In an action to recover damages for legal malpractice, a plaintiff must prove that the attorney “failed to exercise the ordinary reasonable skill and knowledge commonly possessed by a member of the legal profession” and that the attorney’s breach of this duty proximately caused actual and ascertainable damages (McCoy v Feinman, 99 NY2d 295, 301 [2002] [internal quotation marks and citation omitted]). To establish the element of causation, the plaintiff must show that he or she would have prevailed in the underlying action or would not have incurred any damages but for the attorney’s negligence (see Rudolf v Shayne, Dachs, Stanisci, Corker & Sauer, 8 NY3d 438, 442 [2007]; Barnett v Schwartz, 47 AD3d 197 [2007]).

To succeed on a motion for summary judgment dismissing a cause of action alleging legal malpractice, the attorney must establish, through the submission of evidentiary proof in admissible form, that the plaintiff is unable to prove at least one of the essential elements of the cause of action (see Suydam v O’Neill, 276 AD2d 549 [2000]; Ostriker v Taylor, Atkins & Ostrow, 258 AD2d 572 [1999]).

Farrell contends that he is entitled to summary judgment because the plaintiffs, the assignees of his former client Six G’s, cannot prove that his failure to timely notify SIF of the Indemnity action caused the alleged damages. Specifically, Farrell contends that he is not liable for legal malpractice because SIF did not provide timely notice of its disclaimer and, even if it did, it then waived the disclaimer by the inconsistent acts of negotiating and ultimately settling the Quiles action.

The reasonableness of a delay in disclaiming coverage is mea*723sured from the time that the insurer is aware of sufficient facts to disclaim (see North Country Ins. Co. v Tucker, 273 AD2d 683 [2000]). Here, there is a genuine issue of fact as to whether Farrell’s letter dated February 12, 1999, and the pleadings annexed thereto, provided sufficient information regarding the commencement date of the Indemnity action to warrant an earlier disclaimer on the ground of late notice. Similarly, there is a genuine issue of fact as to whether SIF’s participation in the settlement of the Quiles action constituted a clear manifestation of the intent to relinquish its right to disclaim coverage (see Gilbert Frank Corp. v Federal Ins. Co., 70 NY2d 966 [1988]). Inasmuch as Farrell failed to meet his burden of proof on the timeliness and waiver issues, the Supreme Court properly denied his motion for summary judgment dismissing the complaint.
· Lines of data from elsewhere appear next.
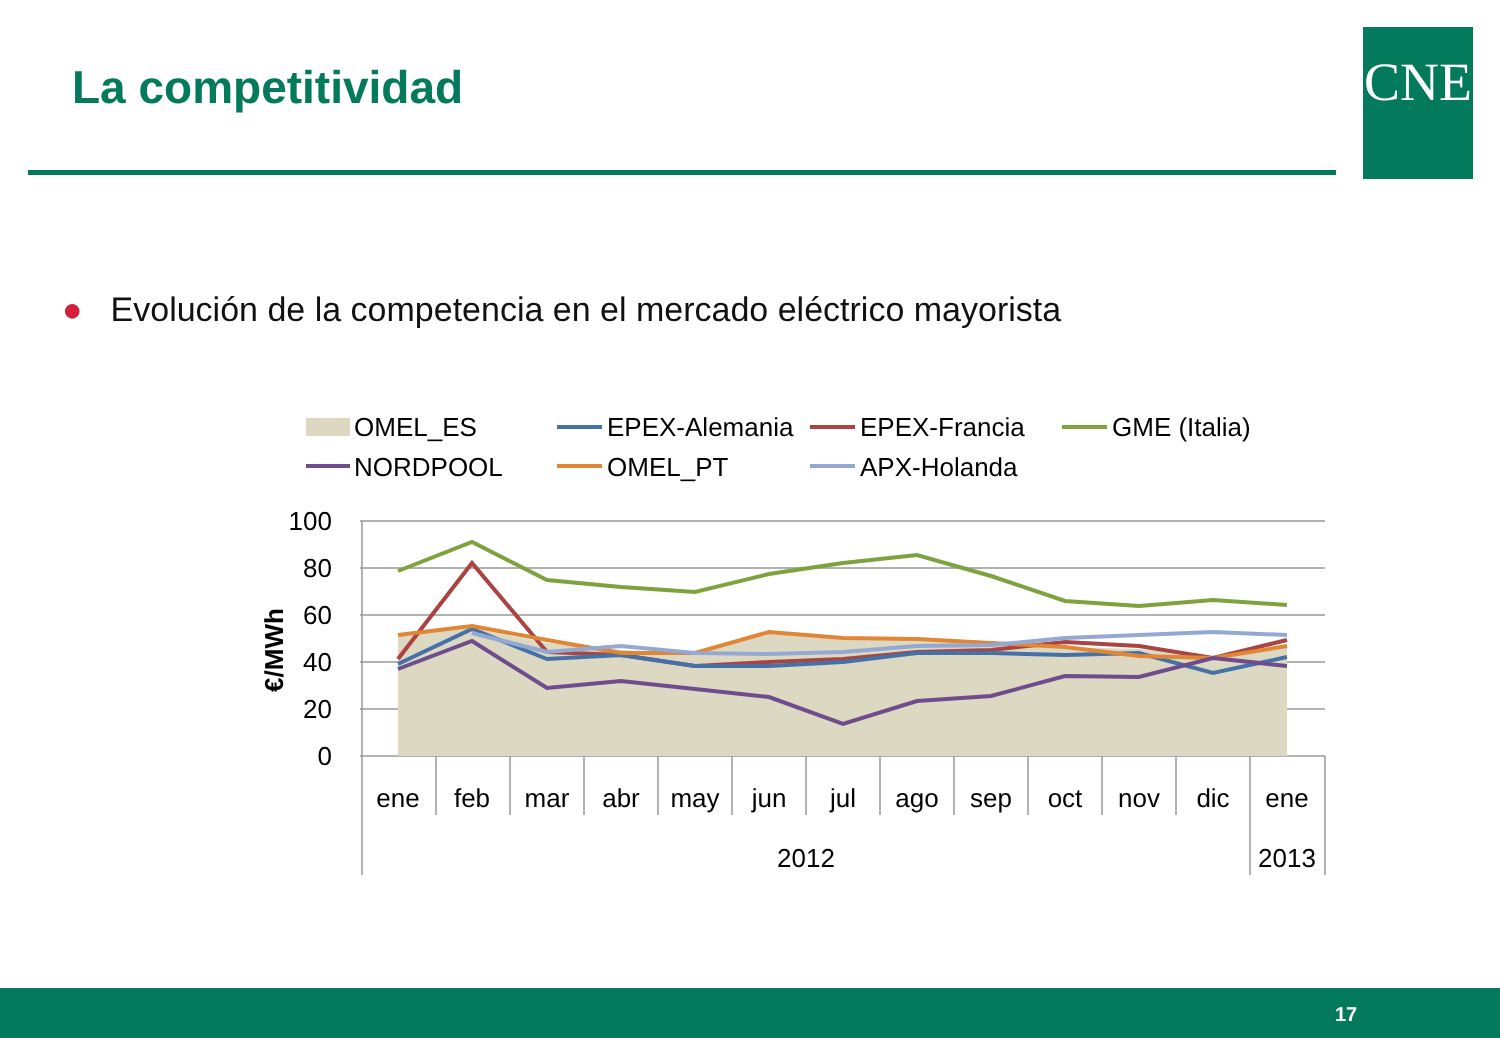La competitividad CNE
● Evolución de la competencia en el mercado eléctrico mayorista
OMEL_ES
EPEX-Alemania
EPEX-Francia
GME (Italia)
NORDPOOL
OMEL_PT
APX-Holanda
100
80
60
40
20
0
€/MWh
ene
feb
mar
abr
may
jun
jul
ago
sep
oct
nov
dic
ene
2012
2013
17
The same issues of fact precluded the court from granting those branches of the plaintiffs cross motion which were pursuant to CPLR 3211 (b) to dismiss the second, seventh, and twelfth affirmative defenses, which incorporate the documentary evidence as it relates to the issues of waiver and proximate cause (see Fleckenstein v Nehrbas, 21 AD2d 889 [1964]). Pursuant to CPLR 3211 (b), a “party may move for judgment dismissing one or more defenses, on the ground that a defense is not stated or has no merit.” In reviewing a motion to dismiss an affirmative defense, the court must liberally construe the pleadings in favor of the party asserting the defense and give that party the benefit of every reasonable inference (see Warwick v Cruz, 270 AD2d 255 [2000]; Abney v Lunsford, 254 AD2d 318 [1998]). Moreover, if there is any doubt as to the availability of a defense, it should not be dismissed (see Becker v Elm A.C. Corp., 143 AD2d 965 [1988]).

The Supreme Court properly granted those branches of the plaintiffs’ cross motion which were to dismiss the remaining 11 affirmative defenses, which merely plead conclusions of law without any supporting facts (see Bentivegna v Meenan Oil Co., 126 AD2d 506 [1987]; Glenesk v Guidance Realty Corp., 36 AD2d 852 [1971]). Mastro, J.E, Florio, Eng and Chambers, JJ., concur. [See 2007 NY Slip Op 32611(H).]